## WHAT TO WORK ON
Collect every line of the listing that contains the string "electrónico", and copy each one. Case counts.

Top of SOURCE DATA

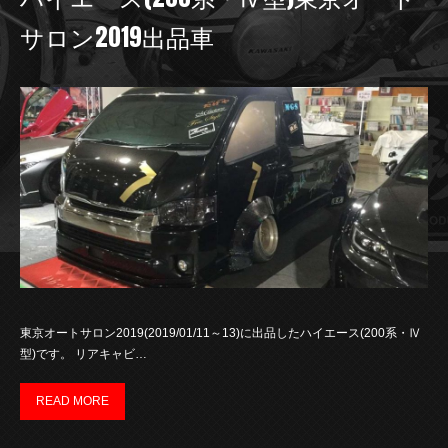
サロン2019出品車
東京オートサロン2019(2019/01/11～13)に出品したハイエース(200系・Ⅳ
型)です。 リアキャビ…
READ MORE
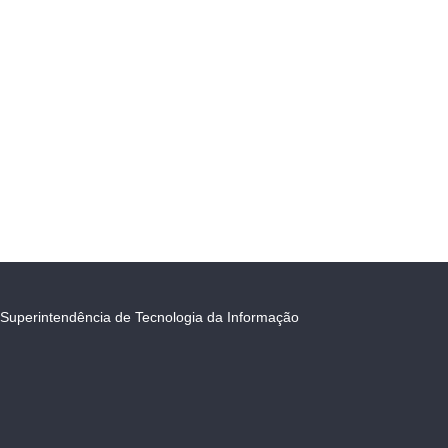
Superintendência de Tecnologia da Informação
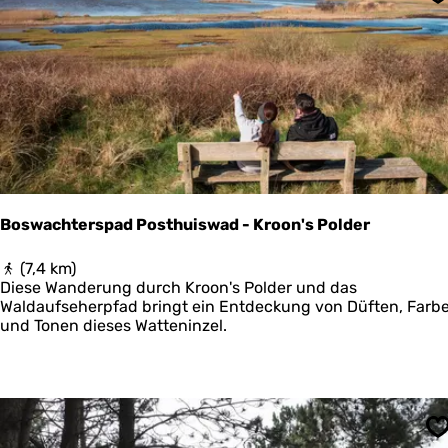
t
S
e
N
a
t
i
o
n
a
a
l
P
Boswachterspad Posthuiswad - Kroon's Polder
a
r
B
(7,4 km)
k
o
Diese Wanderung durch Kroon's Polder und das
S
s
Waldaufseherpfad bringt ein Entdeckung von Düften, Farb
c
w
und Tonen dieses Watteninzel.
h
a
i
c
e
h
r
t
m
e
o
r
n
S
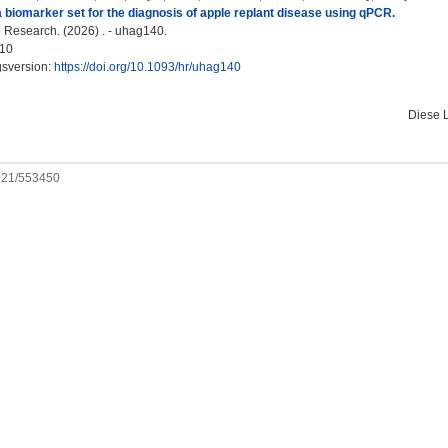
a biomarker set for the diagnosis of apple replant disease using qPCR.
e Research. (2026) . - uhag140.
10
gsversion:
https://doi.org/10.1093/hr/uhag140
Diese 
0921/553450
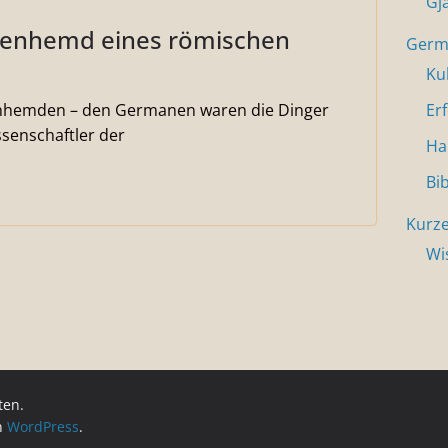
Gj
tenhemd eines römischen
Germa
Ku
enhemden – den Germanen waren die Dinger
Er
senschaftler der
Ha
Bi
Kurze
Wi
ten.
on
WordPress
.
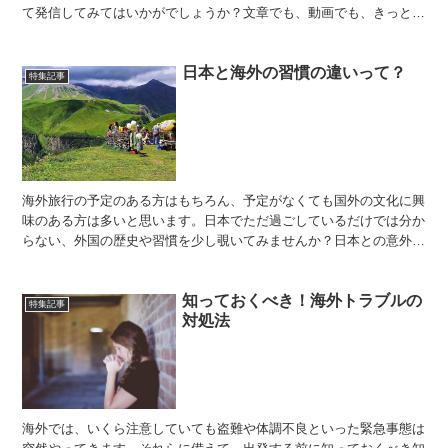
て発信してみてはいかがでしょうか？文章でも、動画でも、きっと力
をつけるいい機会になります。ということで今回は、英語を...
日本と海外の習慣の違いって？
特集記事
海外旅行の予定のある方はもちろん、予定がなくても国外の文化に興
味のある方は多いと思います。日本でただ過ごしているだけでは分か
らない、外国の歴史や習慣を少し覗いてみませんか？日本との意外な
共通点や、海外の人たちの「あたりまえ」など、知っておく...
知っておくべき！海外トラブルの
特集記事
対処法
海外では、いくら注意していても盗難や体調不良といった緊急事態は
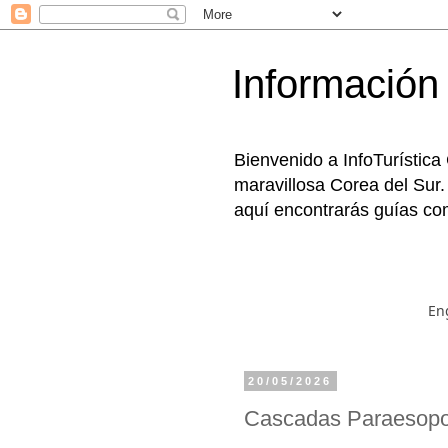
Información 
Bienvenido a InfoTurística
maravillosa Corea del Sur.
aquí encontrarás guías com
En
20/05/2026
Cascadas Paraes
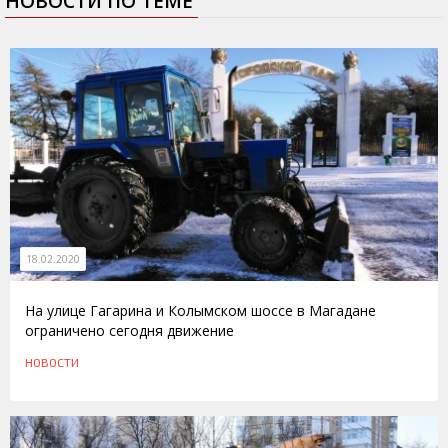
НОВОСТИ ПО ТЕМЕ
18.02.2020
На улице Гагарина и Колымском шоссе в Магадане
ограничено сегодня движение
НОВОСТИ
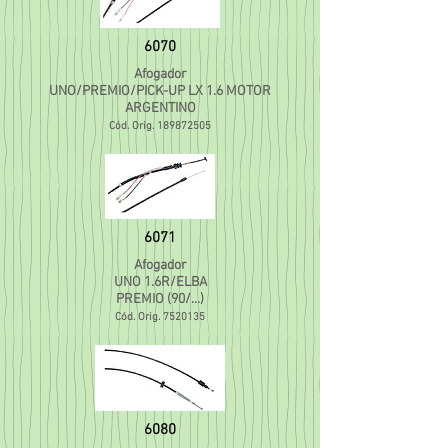
6070
Afogador
UNO/PREMIO/PICK-UP LX 1.6 MOTOR
ARGENTINO
Cód. Orig.
189872505
6071
Afogador
UNO 1.6R/ELBA
PREMIO (90/...)
Cód. Orig.
7520135
6080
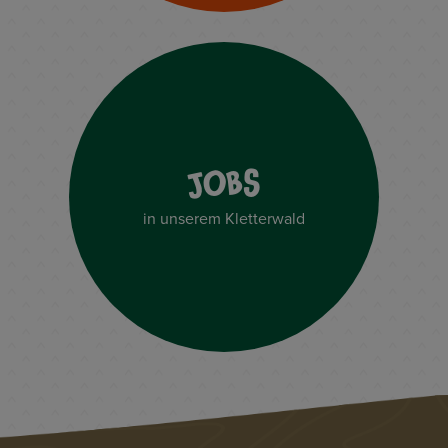
JOBS
in unserem Kletterwald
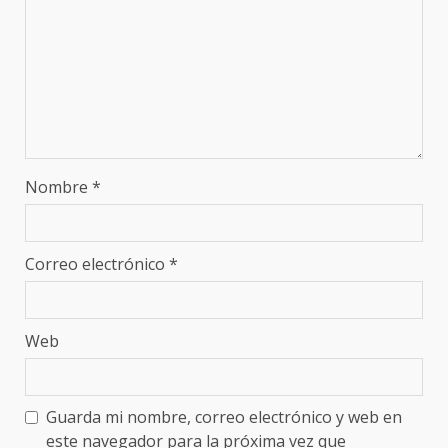
Nombre
*
Correo electrónico
*
Web
Guarda mi nombre, correo electrónico y web en
este navegador para la próxima vez que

Bottom of SOURCE DATA

## RESPONSE AREA
Correo electrónico
Guarda mi nombre, correo electrónico y web en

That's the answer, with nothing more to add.